It should come as no shock that I can get very particular about music. In fact, I don’t believe that it is a rare trait for any music lover to have their quirks about what or how they choose to listen. I have tinkered for hours on end to make a playlist just right, laying out each track to play out like it’s a new experience, a new story, a new something. It’s always something I enjoy doing for the fact that it feels like putting together a puzzle with the pieces, in this case songs, already written. It’s almost something original by the end of the process and I’m often proud of myself until I throw in on shuffle, rendering the whole “story” concept unnecessary.

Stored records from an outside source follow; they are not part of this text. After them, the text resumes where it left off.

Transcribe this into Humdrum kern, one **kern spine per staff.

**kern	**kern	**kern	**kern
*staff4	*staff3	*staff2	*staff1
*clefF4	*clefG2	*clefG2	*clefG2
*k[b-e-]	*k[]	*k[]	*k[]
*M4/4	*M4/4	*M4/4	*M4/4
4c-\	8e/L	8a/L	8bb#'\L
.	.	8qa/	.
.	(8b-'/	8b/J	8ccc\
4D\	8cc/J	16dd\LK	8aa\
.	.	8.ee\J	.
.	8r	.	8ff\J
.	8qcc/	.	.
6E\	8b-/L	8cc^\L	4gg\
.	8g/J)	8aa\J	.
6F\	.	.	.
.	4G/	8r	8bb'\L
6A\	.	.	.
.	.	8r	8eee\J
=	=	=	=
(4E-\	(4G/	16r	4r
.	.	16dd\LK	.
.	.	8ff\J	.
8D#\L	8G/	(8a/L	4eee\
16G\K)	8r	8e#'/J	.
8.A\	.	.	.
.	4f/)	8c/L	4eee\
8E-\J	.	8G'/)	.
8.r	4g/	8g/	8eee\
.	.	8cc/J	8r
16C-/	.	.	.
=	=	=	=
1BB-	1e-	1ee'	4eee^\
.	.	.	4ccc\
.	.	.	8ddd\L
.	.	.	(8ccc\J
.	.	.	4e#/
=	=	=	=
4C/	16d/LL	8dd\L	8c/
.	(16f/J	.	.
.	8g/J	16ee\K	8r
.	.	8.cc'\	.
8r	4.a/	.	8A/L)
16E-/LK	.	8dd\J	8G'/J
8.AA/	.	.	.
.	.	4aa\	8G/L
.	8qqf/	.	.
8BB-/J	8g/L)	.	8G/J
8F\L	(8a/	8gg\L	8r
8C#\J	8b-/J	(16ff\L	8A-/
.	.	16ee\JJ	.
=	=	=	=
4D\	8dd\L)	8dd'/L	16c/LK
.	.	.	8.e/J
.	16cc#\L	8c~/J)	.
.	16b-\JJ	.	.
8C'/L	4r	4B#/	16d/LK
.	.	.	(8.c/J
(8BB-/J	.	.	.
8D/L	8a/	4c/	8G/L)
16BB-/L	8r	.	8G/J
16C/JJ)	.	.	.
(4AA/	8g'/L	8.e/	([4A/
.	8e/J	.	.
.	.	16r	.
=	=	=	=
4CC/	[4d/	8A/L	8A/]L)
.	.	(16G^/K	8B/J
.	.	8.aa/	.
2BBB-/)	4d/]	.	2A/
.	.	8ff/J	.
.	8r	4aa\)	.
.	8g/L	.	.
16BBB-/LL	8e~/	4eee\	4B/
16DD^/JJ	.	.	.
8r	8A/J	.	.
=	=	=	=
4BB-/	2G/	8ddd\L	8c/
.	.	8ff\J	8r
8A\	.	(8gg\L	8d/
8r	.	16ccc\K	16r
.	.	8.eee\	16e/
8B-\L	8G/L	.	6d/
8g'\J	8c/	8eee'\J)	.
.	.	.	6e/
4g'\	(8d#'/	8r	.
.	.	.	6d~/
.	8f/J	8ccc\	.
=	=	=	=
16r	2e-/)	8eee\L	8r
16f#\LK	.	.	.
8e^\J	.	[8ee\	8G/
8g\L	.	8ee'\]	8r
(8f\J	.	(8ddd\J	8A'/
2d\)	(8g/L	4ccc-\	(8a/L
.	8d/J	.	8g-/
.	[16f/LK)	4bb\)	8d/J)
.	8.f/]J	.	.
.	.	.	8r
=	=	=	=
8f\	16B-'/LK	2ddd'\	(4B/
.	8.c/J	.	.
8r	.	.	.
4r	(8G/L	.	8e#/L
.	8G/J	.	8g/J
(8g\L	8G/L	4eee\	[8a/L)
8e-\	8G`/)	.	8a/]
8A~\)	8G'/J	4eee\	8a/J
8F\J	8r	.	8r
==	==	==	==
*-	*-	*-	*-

One of my go-to themes for playlists/mix CDs (yes, I still make them) is year-end best-of’s. I do my best to gather as much as I can from that calendar year and make a CD for my girlfriend or someone else I am trying to impress for them to listen to. The parameters are that I have to purchase the albums or tracks. I hardly ever use a streaming service to discover music, so I get most of my recommendations from podcasts, blogs, and places like Reddit. When making the playlist for 2015, I kept reading and hearing a lot about Beach Slang.

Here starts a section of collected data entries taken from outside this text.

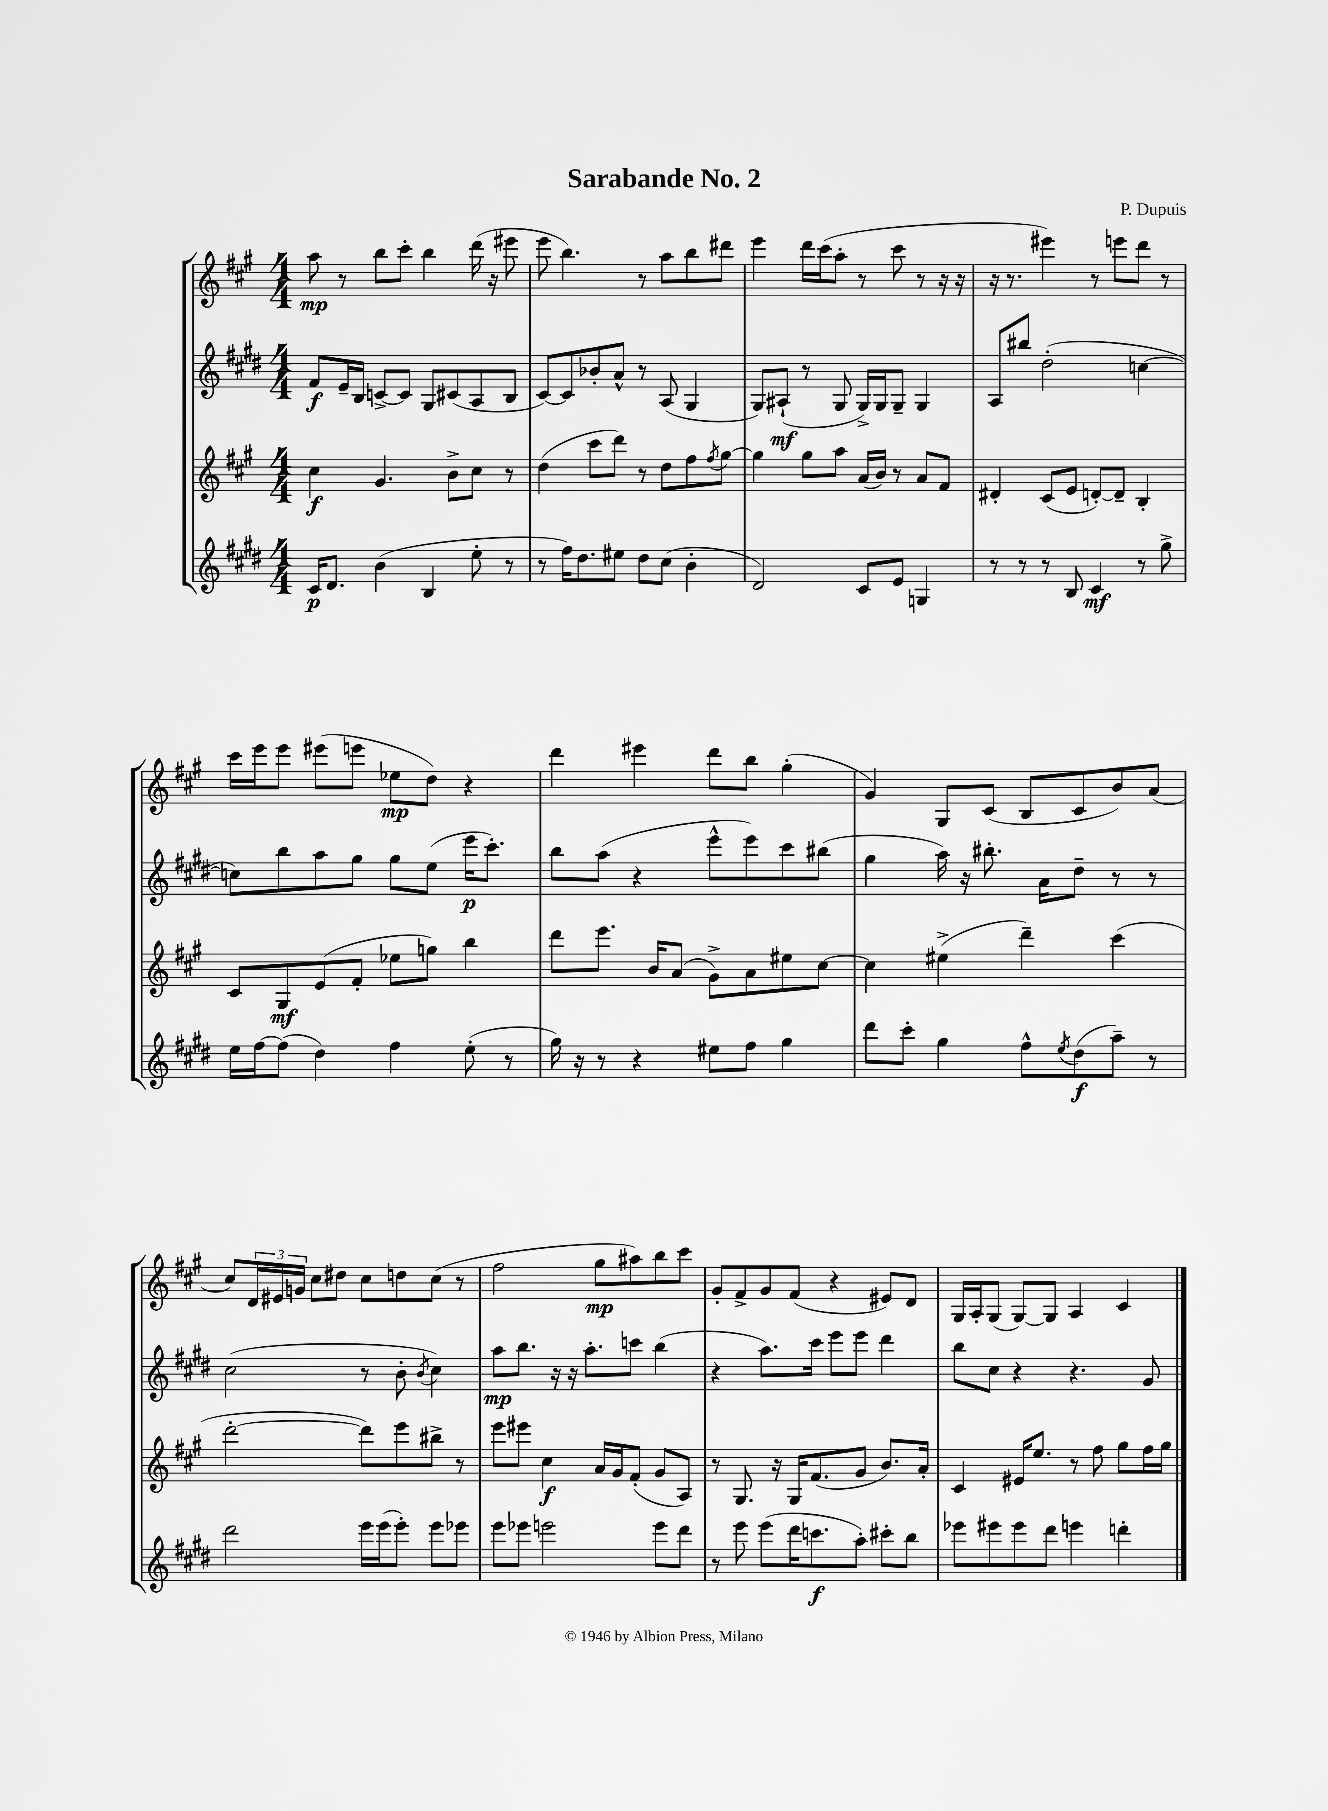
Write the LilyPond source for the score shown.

\header { title = "Sarabande No. 2" composer = "P. Dupuis" }
<<
\new StaffGroup <<
\new Staff = "s0" {
    \clef treble \key a \major \numericTimeSignature \time 4/4
    a''8\mp r8 b''8 cis'''8-. b''4 d'''16( r16 eis'''8 |
    e'''8 b''4.) r8 a''8 b''8 dis'''8 |
    e'''4 d'''16 cis'''16( a''8-. r8 cis'''8 r8 r16 r16 |
    r16 r8. eis'''4) r8 e'''8 d'''8 r8 |
    cis'''16 e'''16 e'''8 eis'''8( e'''8 ees''8\mp d''8) r4 |
    d'''4 eis'''4 d'''8 b''8 gis''4-.( |
    gis'4) gis8 cis'8( b8 cis'8 b'8) a'8( |
    cis''8) \tuplet 3/2 { d'16 eis'16 g'16 } cis''8 dis''8 cis''8 d''8 cis''8( r8 |
    fis''2 gis''8\mp ais''8) b''8 cis'''8 |
    gis'8-. fis'8-> gis'8 fis'8( r4 eis'8) d'8 |
    gis16 a16-. gis8( gis8~) gis8 a4 cis'4 \bar "|." |
}
\new Staff = "s1" {
    \clef treble \key e \major \numericTimeSignature \time 4/4
    fis'8\f e'16-- b16 c'8~-> c'8 gis8 cis'8( a8 b8 |
    cis'8~) cis'8 bes'8-. a'8-^ r8 a8( gis4 |
    gis8) ais8-!\mf( r8 gis8 gis16->) gis16 gis8-- gis4 |
    a8 bis''8 dis''2-.( c''4~ |
    c''8) b''8 a''8 gis''8 gis''8 e''8( e'''16\p cis'''8.-.) |
    b''8 a''8( r4 e'''8-^ e'''8) cis'''8 bis''8( |
    gis''4 a''16) r16 bis''8.-. a'16 dis''8-- r8 r8 |
    cis''2( r8 b'8-. \acciaccatura { b'8 } cis''4) |
    a''8\mp b''8. r16 r16 a''8.-. c'''8 b''4( |
    r4 a''8.) cis'''16 e'''8 e'''8 dis'''4 |
    b''8 cis''8 r4 r4. gis'8 \bar "|." |
}
\new Staff = "s2" {
    \clef treble \key a \major \numericTimeSignature \time 4/4
    cis''4\f gis'4. b'8-> cis''8 r8 |
    d''4( cis'''8 d'''8) r8 d''8 fis''8 \acciaccatura { fis''8 } gis''8~ |
    gis''4 gis''8 a''8 a'16( b'16) r8 a'8 fis'8 |
    dis'4-. cis'8( e'8 d'8~-.) d'8-- b4-. |
    cis'8 gis8\mf e'8( fis'8-. ees''8 g''8) b''4 |
    d'''8 e'''8. b'16 a'8( gis'8->) a'8 eis''8 cis''8~ |
    cis''4 eis''4->( d'''4--) cis'''4( |
    d'''2~-. d'''8) e'''8 bis''8-> r8 |
    e'''8 eis'''8 cis''4\f a'16 gis'16 fis'8-.( gis'8 a8) |
    r8 gis8. r16 gis16 fis'8.( gis'8 b'8.) a'16-. |
    cis'4 eis'16 e''8. r8 fis''8 gis''8 fis''16 gis''16 \bar "|." |
}
\new Staff = "s3" {
    \clef treble \key e \major \numericTimeSignature \time 4/4
    cis'16\p dis'8. b'4( b4 e''8-. r8 |
    r8 fis''16) dis''8. eis''8 dis''8 cis''8( b'4-. |
    dis'2) cis'8 e'8 g4 |
    r8 r8 r8 b8 cis'4\mf r8 gis''8-> |
    e''16 fis''16~ fis''8( dis''4) fis''4 e''8-.( r8 |
    gis''16) r16 r8 r4 eis''8 fis''8 gis''4 |
    dis'''8 cis'''8-. gis''4 fis''8-^ \acciaccatura { e''8 } dis''8\f( a''8--) r8 |
    dis'''2 e'''16 e'''16( e'''8-.) e'''8 ees'''8 |
    e'''8 ees'''8 e'''2 e'''8 dis'''8 |
    r8 e'''8 e'''8( dis'''16 c'''8.\f a''8-.) cis'''8-. b''8 |
    ees'''8 eis'''8 eis'''8 dis'''8 e'''4 d'''4-. \bar "|." |
}
>>
>>
\layout { \context { \Score \remove "Bar_number_engraver" } }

Beach Slang’s debut album was well received from critics and fans alike, and it was nearing the end of the year and, well, if it was going to make my best-of list, I would need to buy it. So I did, and I never really gave it much more than a few spins. I mean, if it was good enough for the gang at Sound Opinions, then who am I to put in the extra work?
This bears repeating: I developed horrible listening habits and I am trying to break them.
My initial listen to the album didn’t do much for me. Sure, it was loud and bold and it certainly did not have a problem getting in your face. Again, I was more than likely trying to find an appropriate track to throw on a playlist and couldn’t find one fast enough.
And that’s where I’m wrong, again.
The Things We Do To Find People Who Feel Like Us is an energetic twenty-seven minute call to arms. Not a moment was wasted and I don’t feel like there was room to add anything else. Once the opener, “Throwaways”, starts, you are taken on a journey that singer/guitarist James Alex has laid out for you whether you were ready or not. Coming back to this album three years later, I was able to see how careful the steps of Alex’s journey really were.
The album is basically telling the listener to live “aggressively present”, never to dwell or get hung up with the past or unknown. It’s now. It’s tonight, and we’re going to make the most out of it. There’s no better declaration of living aggressively present than the lyrics, “Too young to die, too late to die young”. Dude, same.
What really makes this album shine for me is the pacing of the tracks and how the songs line up with each other seamlessly. It climbs when needed and is also brought down if that’s what is called for. In essence, this debut offering is akin to that opener band you never heard of yet they totally rip and you leave a fan afterward. If this album were a live set, the track listing would make for an outstanding setlist.
Perhaps James Alex was one of those who understood the magic of a perfect playlist.